The boat trip from Oman to India was based on a bronze age design dating to about 3500 B.C and gave us an idea of what materials were used in the construction and how navigation was done. Now a Neolithic age boat has been discovered in South Korea which dates to about 6000 B.C.

(…) It dates back to 8,000 years ago and measures 60 centimeters wide, 310 centimeters long and 20 centimeters deep.

“Although scientific studies determining the exact date of the boat have yet to be completed, the fact that it was discovered in the fifth shell layer, the lowest layer in the Pibong-ri, Changnyong County ruins dating to early Neolithic era, gives us reason to believe that the boat is approximately 8,000 years old,’’ Im said.

(…) The boat, made of pinewood and presumed to have been at least four meters long in its original state, was first sighted during a dig started in early December 2004. Excavation work continued through late August.

Im said the boat sheds new light on the lives of our prehistoric ancestors.

“From the boat’s size and thickness of the platform, which measures five centimeters, we are assuming that it was used for fishing and traveling across surrounding small bodies of waters,’’ he said.

Human habitation in South Kyongsang Province, especially Pusan has been dated to early Neolithic times, between 5000 B.C. and 4000 B.C. During the Neolithic era, major human achievements include weaving, farming, and using pottery.

Two years back, the remains of a boat about a 1000 years old was discovered in Kerala.

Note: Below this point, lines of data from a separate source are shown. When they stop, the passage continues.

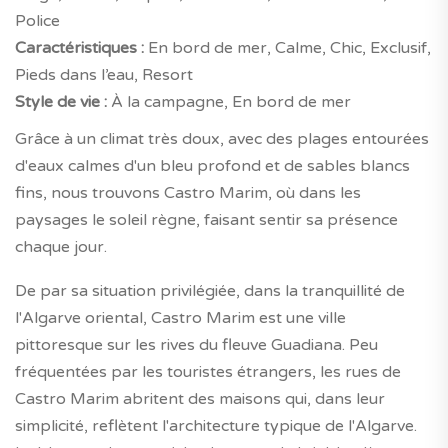
Police
Caractéristiques :
En bord de mer, Calme, Chic, Exclusif,
Pieds dans l’eau, Resort
Style de vie :
À la campagne, En bord de mer
Grâce à un climat très doux, avec des plages entourées
d'eaux calmes d'un bleu profond et de sables blancs
fins, nous trouvons Castro Marim, où dans les
paysages le soleil règne, faisant sentir sa présence
chaque jour.
De par sa situation privilégiée, dans la tranquillité de
l'Algarve oriental, Castro Marim est une ville
pittoresque sur les rives du fleuve Guadiana. Peu
fréquentées par les touristes étrangers, les rues de
Castro Marim abritent des maisons qui, dans leur
simplicité, reflètent l'architecture typique de l'Algarve.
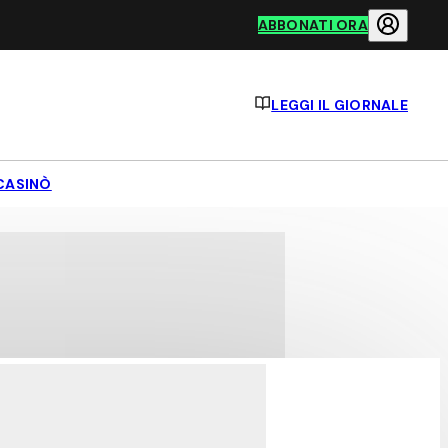
ABBONATI ORA
LEGGI IL GIORNALE
CASINÒ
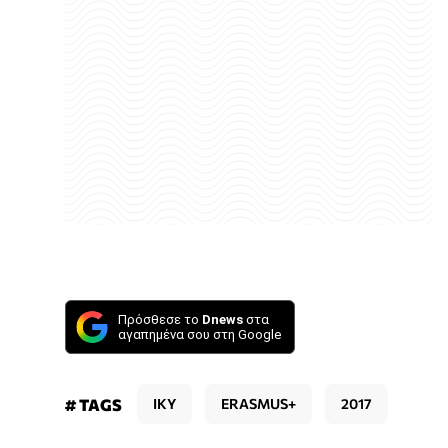
Πρόσθεσε το
Dnews
στα
αγαπημένα σου στη Google
# TAGS
ΙΚΥ
ERASMUS+
2017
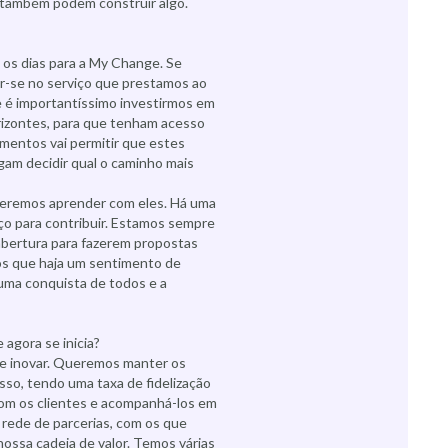
 também podem construir algo.
os dias para a My Change. Se
tir-se no serviço que prestamos ao
e é importantíssimo investirmos em
rizontes, para que tenham acesso
mentos vai permitir que estes
am decidir qual o caminho mais
eremos aprender com eles. Há uma
o para contribuir. Estamos sempre
 abertura para fazerem propostas
os que haja um sentimento de
 uma conquista de todos e a
 agora se inicia?
 e inovar. Queremos manter os
sso, tendo uma taxa de fidelização
om os clientes e acompanhá-los em
 rede de parcerias, com os que
ossa cadeia de valor. Temos várias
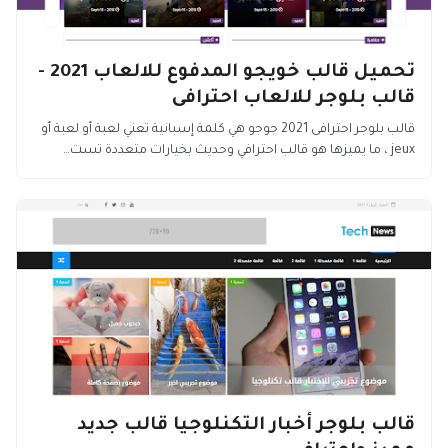
تحميل قالب خويجو المدفوع للالعاب 2021 -
قالب بلوجر للالعاب احترافى
قالب بلوجر احترافى 2021 جوجو هي كلمة إسبانية تعني لعبة أو لعبة أو
jeux ، ما يميزها هو قالب احترافي وحديث بخيارات متعددة تست…
قالب بلوجر أخبار التكنلوجيا قالب جديد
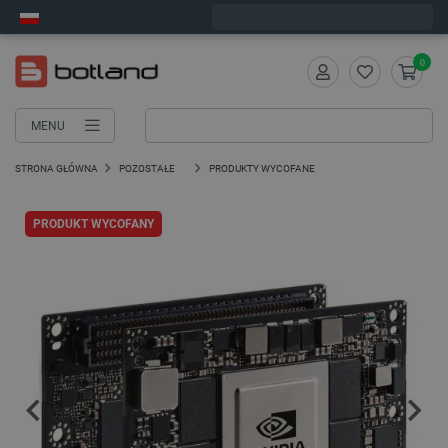
Zamów w ciągu:
1
:
15
:
10
, a wyślemy dziś!
0
MENU
STRONA GŁÓWNA
POZOSTAŁE
PRODUKTY WYCOFANE
PRODUKT WYCOFANY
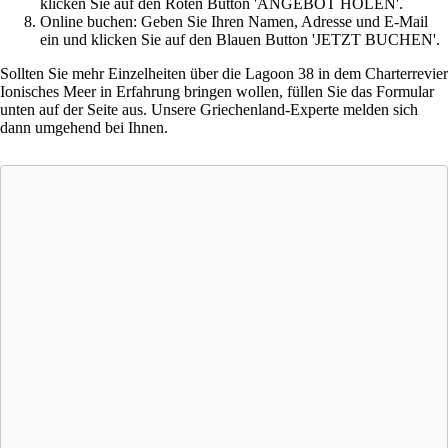
klicken Sie auf den Roten Button 'ANGEBOT HOLEN'.
Online buchen: Geben Sie Ihren Namen, Adresse und E-Mail
ein und klicken Sie auf den Blauen Button 'JETZT BUCHEN'.
Sollten Sie mehr Einzelheiten über die Lagoon 38 in dem Charterrevier
Ionisches Meer in Erfahrung bringen wollen, füllen Sie das Formular
unten auf der Seite aus. Unsere Griechenland-Experte melden sich
dann umgehend bei Ihnen.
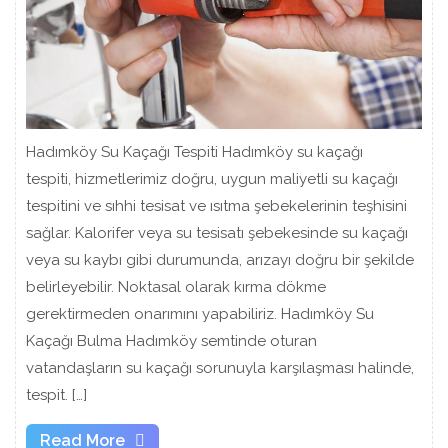
Hadımköy Su Kaçağı Tespiti Hadımköy su kaçağı
tespiti, hizmetlerimiz doğru, uygun maliyetli su kaçağı
tespitini ve sıhhi tesisat ve ısıtma şebekelerinin teşhisini
sağlar. Kalorifer veya su tesisatı şebekesinde su kaçağı
veya su kaybı gibi durumunda, arızayı doğru bir şekilde
belirleyebilir. Noktasal olarak kırma dökme
gerektirmeden onarımını yapabiliriz. Hadımköy Su
Kaçağı Bulma Hadımköy semtinde oturan
vatandaşların su kaçağı sorunuyla karşılaşması halinde,
tespit. […]
Read
Read More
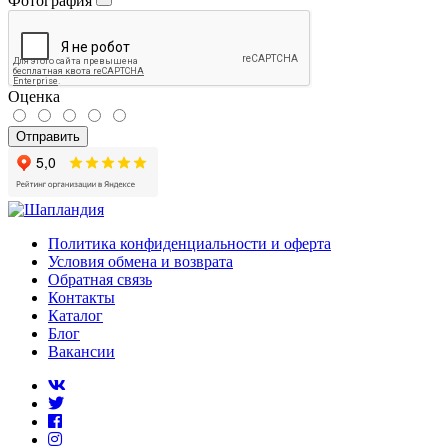
Фотография
Оценка
Отправить
Политика конфиденциальности и оферта
Условия обмена и возврата
Обратная связь
Контакты
Каталог
Блог
Вакансии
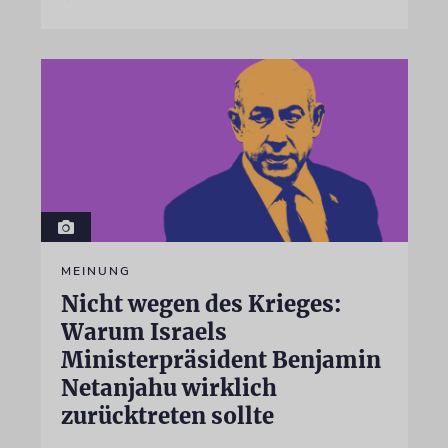
MEINUNG
Nicht wegen des Krieges:
Warum Israels
Ministerpräsident Benjamin
Netanjahu wirklich
zurücktreten sollte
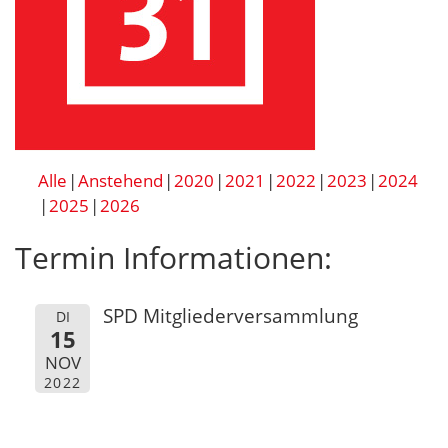
Alle
Anstehend
2020
2021
2022
2023
2024
2025
2026
Termin Informationen:
SPD Mitgliederversammlung
DI
15
NOV
2022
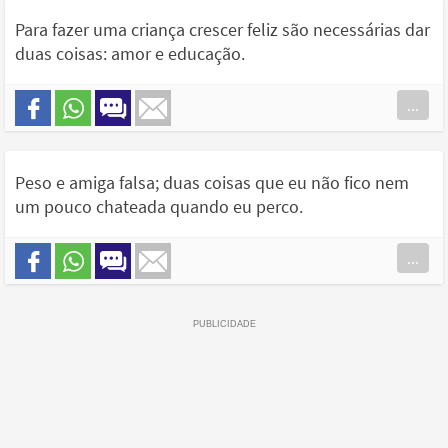
Para fazer uma criança crescer feliz são necessárias dar
duas coisas: amor e educação.
...
Peso e amiga falsa; duas coisas que eu não fico nem
um pouco chateada quando eu perco.
...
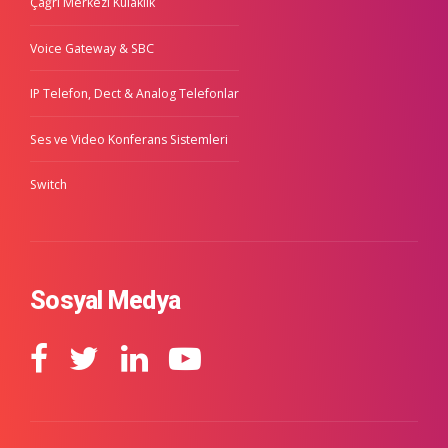
Çağrı Merkezi Kulaklık
Voice Gateway & SBC
IP Telefon, Dect & Analog Telefonlar
Ses ve Video Konferans Sistemleri
Switch
Sosyal Medya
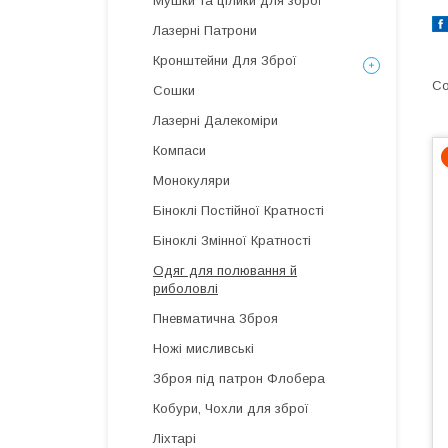
Мушки та цілики для зброї
Лазерні Патрони
Кронштейни Для Зброї
Сошки
Лазерні Далекоміри
Компаси
Монокуляри
Біноклі Постійної Кратності
Біноклі Змінної Кратності
Одяг для полювання й
риболовлі
Пневматична Зброя
Ножі мисливські
Зброя під патрон Флобера
Кобури, Чохли для зброї
Ліхтарі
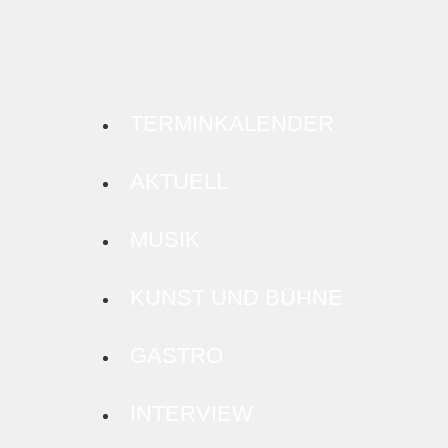
TERMINKALENDER
AKTUELL
MUSIK
KUNST UND BÜHNE
GASTRO
INTERVIEW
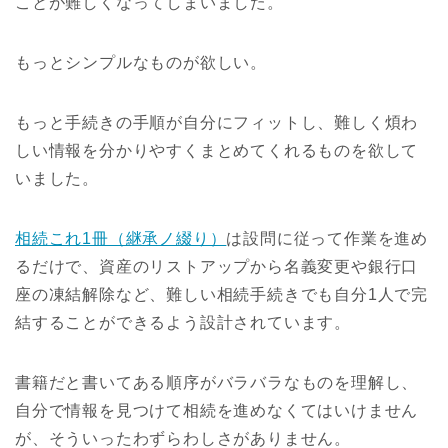
ことが難しくなってしまいました。
もっとシンプルなものが欲しい。
もっと手続きの手順が自分にフィットし、難しく煩わ
しい情報を分かりやすくまとめてくれるものを欲して
いました。
相続これ1冊（継承ノ綴り）
は設問に従って作業を進め
るだけで、資産のリストアップから名義変更や銀行口
座の凍結解除など、難しい相続手続きでも自分1人で完
結することができるよう設計されています。
書籍だと書いてある順序がバラバラなものを理解し、
自分で情報を見つけて相続を進めなくてはいけません
が、そういったわずらわしさがありません。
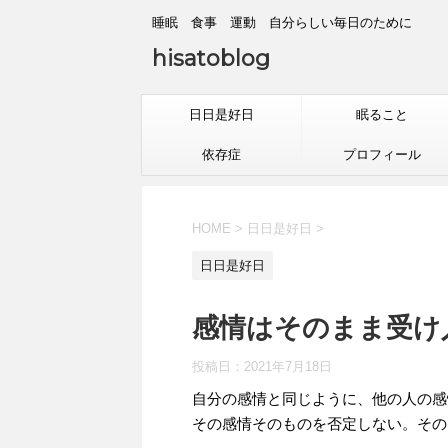
睡眠 食事 運動 自分らしい毎日のために
hisatoblog
日日是好日
眠ること
依存症
プロフィール
HOME
>
日日是好日
>
日日是好日
感情はそのまま受け入れ
投稿日：
2021年7月18日
自分の感情と同じように、他の人の感
その感情そのものを否定しない。その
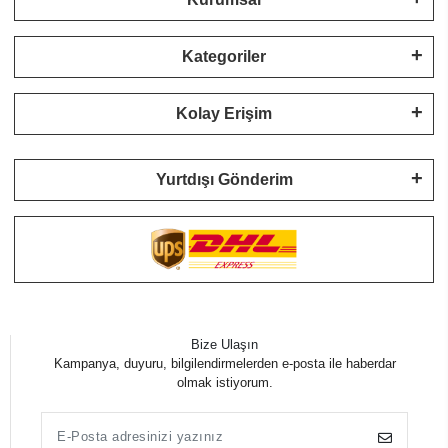
Kategoriler
Kolay Erişim
Yurtdışı Gönderim
Bize Ulaşın
Kampanya, duyuru, bilgilendirmelerden e-posta ile haberdar
olmak istiyorum.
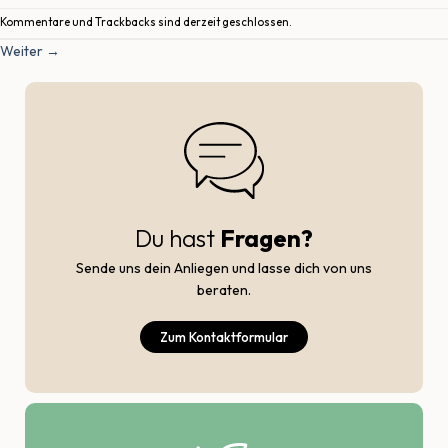
Kommentare und Trackbacks sind derzeit geschlossen.
Weiter
→
Du hast
Fragen?
Sende uns dein Anliegen und lasse dich von uns
beraten.
Zum Kontaktformular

This boat, similar to the one discovered in Korea was used for traveling along the coast and inland waters. Now from the same period in time comes the discovery of a Chinese ship that went down in the blue Java sea, while traveling along a trade route connecting Asia with Europe and Middle East.

(…) It appears the Sriwijaya ship was relatively small and locally made, with initial carbon testing showing the wood may have come from Indonesia’s Sumatra or Kalimantan islands, Agung said. That would indicate that Chinese and Arabian traders brought the goods to Sriwijaya, he said, for inter-island trade in the region.

(…) But Agung said he has experienced little problem with the Sriwijaya ship, in part because the Chinese — unlike Europeans — kept no data on maritime trade a thousand years ago.